■ AIM:
Could you repeat, word for word, the lines of the records starting at the line containing "genus: Eremostachys" and ending at the line containing "state / province: Himachal Pradesh", with both of those lines included?
Start of INPUT RECORDS
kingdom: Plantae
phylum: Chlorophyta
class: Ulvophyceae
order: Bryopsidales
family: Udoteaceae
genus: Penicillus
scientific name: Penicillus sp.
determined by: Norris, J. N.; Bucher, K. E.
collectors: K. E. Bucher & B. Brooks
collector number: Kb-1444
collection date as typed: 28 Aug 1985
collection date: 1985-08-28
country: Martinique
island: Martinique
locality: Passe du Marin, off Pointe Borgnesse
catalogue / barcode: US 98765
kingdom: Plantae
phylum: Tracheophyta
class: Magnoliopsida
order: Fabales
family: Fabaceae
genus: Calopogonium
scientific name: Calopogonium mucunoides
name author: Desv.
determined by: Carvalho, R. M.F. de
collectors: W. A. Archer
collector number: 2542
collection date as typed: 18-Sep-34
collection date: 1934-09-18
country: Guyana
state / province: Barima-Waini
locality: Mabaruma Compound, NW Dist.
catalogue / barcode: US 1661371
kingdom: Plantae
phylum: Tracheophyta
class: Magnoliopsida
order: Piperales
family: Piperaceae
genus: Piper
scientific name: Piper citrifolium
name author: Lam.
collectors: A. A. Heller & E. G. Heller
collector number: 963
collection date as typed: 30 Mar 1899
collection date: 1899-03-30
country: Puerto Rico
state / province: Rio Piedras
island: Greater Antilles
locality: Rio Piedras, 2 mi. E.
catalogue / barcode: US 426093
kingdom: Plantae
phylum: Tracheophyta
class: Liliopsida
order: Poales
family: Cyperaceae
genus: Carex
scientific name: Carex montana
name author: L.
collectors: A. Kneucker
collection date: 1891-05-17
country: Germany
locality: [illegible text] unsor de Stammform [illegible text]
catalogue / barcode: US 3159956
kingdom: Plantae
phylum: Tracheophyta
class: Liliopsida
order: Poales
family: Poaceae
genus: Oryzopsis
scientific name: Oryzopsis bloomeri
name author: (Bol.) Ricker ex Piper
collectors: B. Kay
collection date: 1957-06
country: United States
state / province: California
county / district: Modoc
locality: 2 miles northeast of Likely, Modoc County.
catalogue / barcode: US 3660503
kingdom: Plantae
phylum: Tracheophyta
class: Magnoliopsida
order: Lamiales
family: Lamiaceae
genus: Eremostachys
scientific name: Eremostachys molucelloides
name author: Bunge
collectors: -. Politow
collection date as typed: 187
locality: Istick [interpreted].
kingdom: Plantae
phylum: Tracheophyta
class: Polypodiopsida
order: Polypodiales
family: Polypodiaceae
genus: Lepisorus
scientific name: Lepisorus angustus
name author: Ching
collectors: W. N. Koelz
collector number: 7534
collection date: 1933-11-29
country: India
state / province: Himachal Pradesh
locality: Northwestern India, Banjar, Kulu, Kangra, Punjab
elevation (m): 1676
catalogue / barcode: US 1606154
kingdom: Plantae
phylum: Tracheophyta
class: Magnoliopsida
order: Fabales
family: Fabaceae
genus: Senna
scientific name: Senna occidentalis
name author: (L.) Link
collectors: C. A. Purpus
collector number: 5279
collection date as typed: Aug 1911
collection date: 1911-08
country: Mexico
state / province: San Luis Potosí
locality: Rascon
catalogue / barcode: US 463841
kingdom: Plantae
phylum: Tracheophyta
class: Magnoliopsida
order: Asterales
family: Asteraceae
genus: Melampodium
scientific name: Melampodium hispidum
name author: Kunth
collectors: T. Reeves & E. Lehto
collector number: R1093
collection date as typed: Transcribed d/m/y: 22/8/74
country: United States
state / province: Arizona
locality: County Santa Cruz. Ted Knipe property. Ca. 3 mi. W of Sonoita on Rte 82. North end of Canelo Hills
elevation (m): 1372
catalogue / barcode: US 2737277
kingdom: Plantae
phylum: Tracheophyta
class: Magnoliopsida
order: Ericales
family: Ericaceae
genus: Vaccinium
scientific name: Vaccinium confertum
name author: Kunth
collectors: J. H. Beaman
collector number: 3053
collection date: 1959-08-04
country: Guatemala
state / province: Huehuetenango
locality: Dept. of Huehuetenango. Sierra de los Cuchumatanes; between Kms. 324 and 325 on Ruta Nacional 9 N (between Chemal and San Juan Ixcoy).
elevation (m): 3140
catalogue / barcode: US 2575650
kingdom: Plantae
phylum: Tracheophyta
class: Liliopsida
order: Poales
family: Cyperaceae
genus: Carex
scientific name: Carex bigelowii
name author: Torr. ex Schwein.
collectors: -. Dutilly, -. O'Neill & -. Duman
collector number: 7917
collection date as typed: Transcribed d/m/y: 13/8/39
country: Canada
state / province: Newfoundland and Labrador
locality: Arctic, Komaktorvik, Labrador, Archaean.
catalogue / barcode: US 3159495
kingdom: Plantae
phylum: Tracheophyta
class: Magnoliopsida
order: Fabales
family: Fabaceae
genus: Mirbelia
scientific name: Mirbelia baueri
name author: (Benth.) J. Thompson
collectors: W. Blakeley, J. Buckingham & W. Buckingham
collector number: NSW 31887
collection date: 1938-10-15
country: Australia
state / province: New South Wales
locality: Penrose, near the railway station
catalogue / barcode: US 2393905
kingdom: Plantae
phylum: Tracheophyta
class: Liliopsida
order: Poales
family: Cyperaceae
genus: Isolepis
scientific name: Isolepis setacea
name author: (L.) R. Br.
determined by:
End of INPUT RECORDS
■ TASK RESPONSE:
genus: Eremostachys
scientific name: Eremostachys molucelloides
name author: Bunge
collectors: -. Politow
collection date as typed: 187
locality: Istick [interpreted].
kingdom: Plantae
phylum: Tracheophyta
class: Polypodiopsida
order: Polypodiales
family: Polypodiaceae
genus: Lepisorus
scientific name: Lepisorus angustus
name author: Ching
collectors: W. N. Koelz
collector number: 7534
collection date: 1933-11-29
country: India
state / province: Himachal Pradesh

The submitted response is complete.